ACM MM — LLMpedia

ACM MM
Name	ACM International Conference on Multimedia
Abbreviation	ACM MM
Discipline	Multimedia, Computer Vision, Machine Learning, Human-Computer Interaction
Publisher	Association for Computing Machinery
Frequency	Annual
First	1993

Contents

ACM MM

The ACM International Conference on Multimedia is an annual flagship venue for research on multimedia systems, multimedia content analysis, multimedia retrieval, and multimedia applications. The conference brings together researchers from Association for Computing Machinery, IEEE Computer Society, International Organization for Standardization, National Science Foundation, and industrial labs such as Google Research, Facebook AI Research, Microsoft Research, and Adobe Research to present advances spanning algorithms, systems, datasets, and applications. The event typically features peer-reviewed technical papers, demonstrations, workshops, tutorials, and keynote talks by leaders associated with institutions like Massachusetts Institute of Technology, Stanford University, Carnegie Mellon University, University of California, Berkeley, and Tsinghua University.

Overview

ACM MM serves as a multidisciplinary forum linking work from University of Oxford, University of Cambridge, ETH Zurich, Peking University, Seoul National University, and industry teams at Amazon Web Services, Apple Inc., NVIDIA, Samsung Research, and Baidu Research. The program commonly covers topics related to multimedia indexing, retrieval, summarization, captioning, cross-modal learning, and real-time codecs, drawing authors from Google DeepMind, OpenAI, Huawei Noah's Ark Lab, SenseTime, and ByteDance AI Lab.

Founded in 1993 as an effort to consolidate research presented at venues related to multimedia, the conference evolved alongside advances from work by groups at Bell Labs, Mitsubishi Electric Research Laboratories, Siemens Corporate Research, and Xerox PARC. Milestones include early multimedia standards and initiatives led by Moving Picture Experts Group, breakthroughs in content-based image retrieval associated with Cornell University, and the rise of deep learning methods influenced by publications from University of Toronto, University College London, and Google Brain. Over decades the meeting expanded to incorporate workshops like those tied to NeurIPS, ICCV, CVPR, ECCV, and ACL.

The program structure normally includes a main technical track, poster sessions, demo tracks, tutorials, and co-located workshops organized by groups from IEEE Transactions on Multimedia, ACM Transactions on Multimedia Computing, Communications, and Applications, SIGMM, and editorial boards with members from Princeton University, Brown University, University of Washington, and University of Illinois Urbana-Champaign. Typical topic areas span multimedia search, multimodal learning, speech and audio processing attributed to teams at ETH Zurich, Johns Hopkins University, and University of Southern California, visual understanding linked to Caltech, Duke University, and National University of Singapore, and human-centered multimedia prioritizing work from Cornell Tech, Georgia Institute of Technology, and University of Michigan.

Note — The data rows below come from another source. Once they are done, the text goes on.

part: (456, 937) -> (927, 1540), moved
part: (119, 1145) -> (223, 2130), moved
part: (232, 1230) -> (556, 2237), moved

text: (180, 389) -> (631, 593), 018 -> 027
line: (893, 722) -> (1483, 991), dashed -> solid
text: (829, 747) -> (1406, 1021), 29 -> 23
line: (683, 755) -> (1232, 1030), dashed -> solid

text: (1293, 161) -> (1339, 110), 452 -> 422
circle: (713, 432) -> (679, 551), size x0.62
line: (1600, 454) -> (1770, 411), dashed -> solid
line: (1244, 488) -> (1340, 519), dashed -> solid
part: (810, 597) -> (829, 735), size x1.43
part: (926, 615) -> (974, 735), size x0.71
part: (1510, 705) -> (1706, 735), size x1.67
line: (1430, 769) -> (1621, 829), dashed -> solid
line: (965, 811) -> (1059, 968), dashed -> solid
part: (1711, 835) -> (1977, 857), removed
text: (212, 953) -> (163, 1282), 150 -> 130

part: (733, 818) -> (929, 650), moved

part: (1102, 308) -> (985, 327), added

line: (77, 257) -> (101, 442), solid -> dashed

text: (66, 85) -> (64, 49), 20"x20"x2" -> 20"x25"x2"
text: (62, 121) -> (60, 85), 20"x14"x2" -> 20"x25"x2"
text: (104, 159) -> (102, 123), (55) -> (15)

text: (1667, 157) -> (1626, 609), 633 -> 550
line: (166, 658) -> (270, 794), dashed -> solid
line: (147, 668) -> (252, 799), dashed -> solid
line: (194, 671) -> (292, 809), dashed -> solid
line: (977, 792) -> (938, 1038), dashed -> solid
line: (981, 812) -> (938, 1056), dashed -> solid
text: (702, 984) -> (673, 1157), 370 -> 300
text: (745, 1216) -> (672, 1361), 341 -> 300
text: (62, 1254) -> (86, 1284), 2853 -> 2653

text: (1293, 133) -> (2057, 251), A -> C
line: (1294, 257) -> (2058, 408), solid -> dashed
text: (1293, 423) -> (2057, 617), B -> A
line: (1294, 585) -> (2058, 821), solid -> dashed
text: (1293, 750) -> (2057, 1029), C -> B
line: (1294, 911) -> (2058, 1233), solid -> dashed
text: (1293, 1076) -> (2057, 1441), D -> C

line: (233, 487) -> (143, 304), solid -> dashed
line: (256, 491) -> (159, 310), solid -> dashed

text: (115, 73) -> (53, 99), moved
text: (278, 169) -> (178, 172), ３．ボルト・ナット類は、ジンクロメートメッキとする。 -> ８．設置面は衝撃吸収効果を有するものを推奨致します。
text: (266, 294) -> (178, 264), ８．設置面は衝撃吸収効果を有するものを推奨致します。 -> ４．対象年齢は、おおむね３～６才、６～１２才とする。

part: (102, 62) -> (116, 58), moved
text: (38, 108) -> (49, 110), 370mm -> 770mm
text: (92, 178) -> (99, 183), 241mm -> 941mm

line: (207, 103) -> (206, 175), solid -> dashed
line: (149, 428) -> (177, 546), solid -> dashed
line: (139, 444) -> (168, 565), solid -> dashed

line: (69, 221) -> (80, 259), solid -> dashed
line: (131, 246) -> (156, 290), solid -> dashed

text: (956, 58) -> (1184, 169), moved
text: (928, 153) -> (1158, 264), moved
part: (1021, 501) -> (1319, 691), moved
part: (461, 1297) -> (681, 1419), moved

Noteworthy contributions presented at the conference include early work on content-based image retrieval from researchers affiliated with Cornell University and University of California, Berkeley, multimedia indexing frameworks from Microsoft Research and IBM Research, cross-modal embedding advances influenced by teams at Facebook AI Research and Google Research, and large-scale dataset releases inspired by efforts at ImageNet-related labs and groups at Yahoo! Research. Influential methods for video understanding, caption generation, and action recognition were advanced by collaborations including Carnegie Mellon University, University of Oxford, University of Tokyo, and KAIST. Benchmarks and challenge tracks have catalyzed progress akin to initiatives sponsored by Kaggle, ImageNet Challenge, and PASCAL VOC efforts.

The conference recognizes outstanding work through Best Paper Awards, Best Demo Awards, and Doctoral Consortium honors administered by committees with members from SIGMM, IEEE Signal Processing Society, ACM SIGCHI, and academic leaders at Columbia University, Yale University, University of Pennsylvania, and University of Toronto. Recipients have included researchers who later received accolades such as Turing Award-level recognition, influential fellowships from Gordon and Betty Moore Foundation, and funding from organizations like the European Research Council and Japan Society for the Promotion of Science.

Organizational leadership typically comes from program chairs and general chairs drawn from universities and industry labs including University of California, Los Angeles, Nanyang Technological University, Hong Kong University of Science and Technology, Infosys, Intel Labs, Qualcomm Research, and Lenovo Research. Sponsors often include Association for Computing Machinery, Microsoft Research, Amazon Web Services, Google, Huawei, and regional hosts coordinated with municipal entities and conference bureaus in cities such as Beijing, New York City, San Francisco, Barcelona, Suzhou, and Seattle.